▶ Work order
Among the lines of the records, count those containing the word "wrist", then give the number alone.

(Human keypoint data)
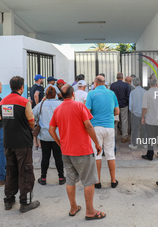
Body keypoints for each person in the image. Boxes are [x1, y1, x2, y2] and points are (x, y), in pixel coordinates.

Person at [48, 84, 106, 220]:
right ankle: (90, 211)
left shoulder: (58, 109)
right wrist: (97, 143)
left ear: (61, 95)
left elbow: (51, 130)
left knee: (70, 180)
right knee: (89, 181)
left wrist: (60, 143)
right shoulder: (79, 106)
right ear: (73, 94)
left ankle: (73, 207)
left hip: (66, 151)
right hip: (82, 150)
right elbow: (89, 126)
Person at [0, 76, 40, 213]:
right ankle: (25, 202)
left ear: (10, 87)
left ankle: (8, 200)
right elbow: (31, 121)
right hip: (23, 142)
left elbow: (1, 118)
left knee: (10, 170)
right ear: (21, 87)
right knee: (25, 171)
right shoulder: (24, 102)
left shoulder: (2, 102)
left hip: (8, 142)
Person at [86, 75, 119, 189]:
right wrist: (108, 115)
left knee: (96, 154)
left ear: (95, 83)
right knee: (110, 154)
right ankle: (113, 180)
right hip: (109, 127)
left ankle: (97, 181)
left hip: (96, 128)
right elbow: (117, 111)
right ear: (104, 83)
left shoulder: (91, 94)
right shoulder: (112, 93)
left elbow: (87, 112)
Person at [33, 87, 65, 186]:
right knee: (58, 157)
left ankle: (43, 178)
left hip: (44, 135)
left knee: (45, 157)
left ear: (46, 94)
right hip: (57, 135)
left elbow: (33, 114)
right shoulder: (61, 104)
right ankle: (61, 177)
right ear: (55, 94)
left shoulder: (41, 104)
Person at [141, 78, 158, 160]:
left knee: (150, 138)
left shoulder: (147, 93)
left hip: (150, 119)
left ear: (150, 85)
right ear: (157, 84)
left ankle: (150, 154)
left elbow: (144, 107)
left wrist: (143, 117)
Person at [110, 73, 130, 143]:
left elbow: (111, 96)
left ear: (116, 77)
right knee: (124, 121)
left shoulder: (112, 85)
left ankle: (114, 136)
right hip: (124, 105)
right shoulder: (126, 85)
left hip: (115, 106)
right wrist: (127, 103)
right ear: (122, 78)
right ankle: (124, 137)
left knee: (115, 120)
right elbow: (128, 96)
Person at [129, 77, 147, 150]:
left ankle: (134, 144)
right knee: (144, 128)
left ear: (133, 84)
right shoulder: (145, 91)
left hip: (135, 113)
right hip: (144, 114)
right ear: (140, 83)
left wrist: (132, 111)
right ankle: (145, 143)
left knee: (135, 129)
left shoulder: (132, 92)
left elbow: (131, 104)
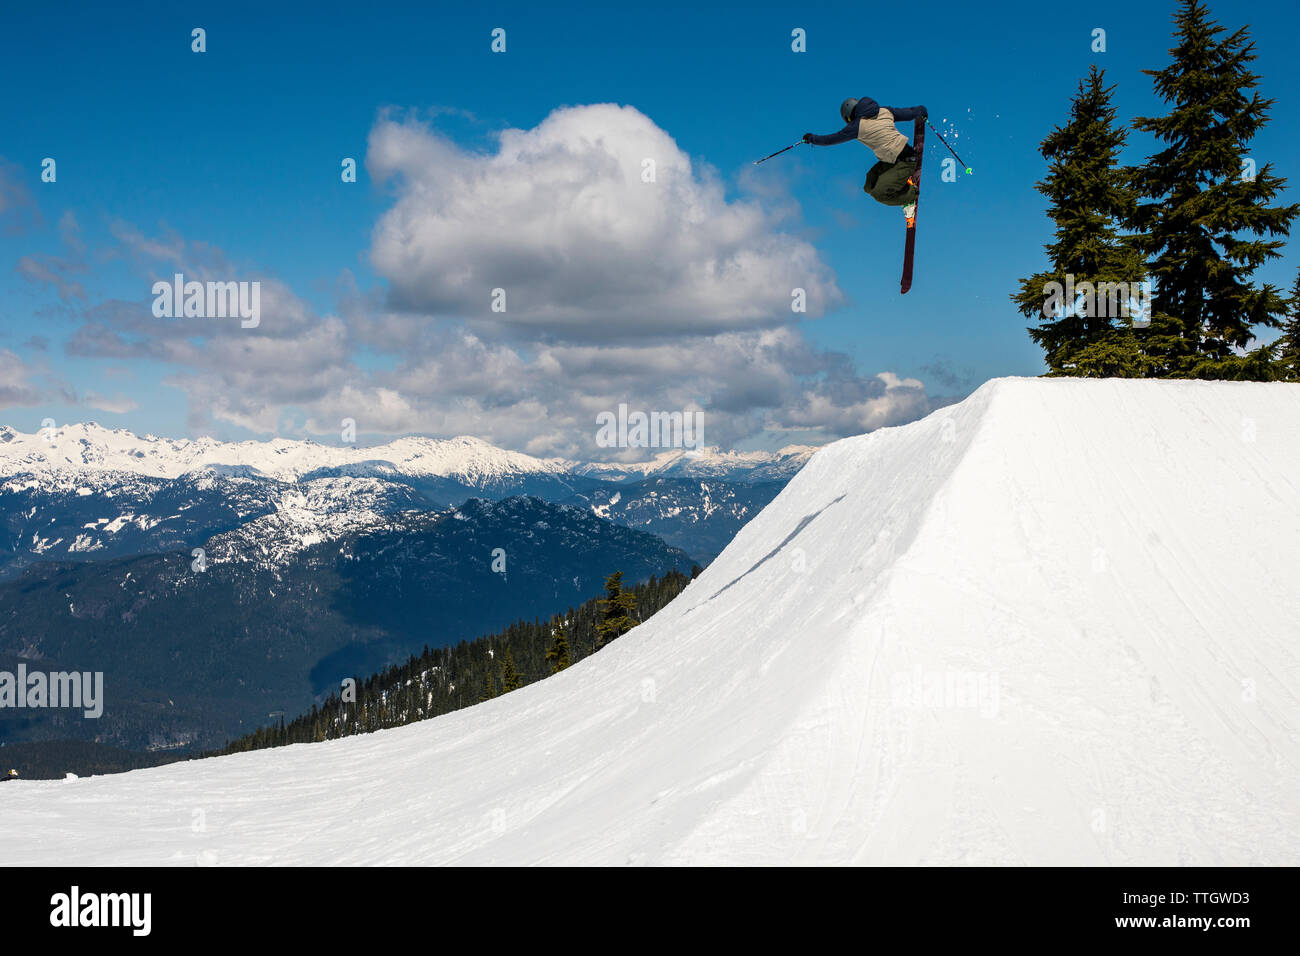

▶ Answer space
6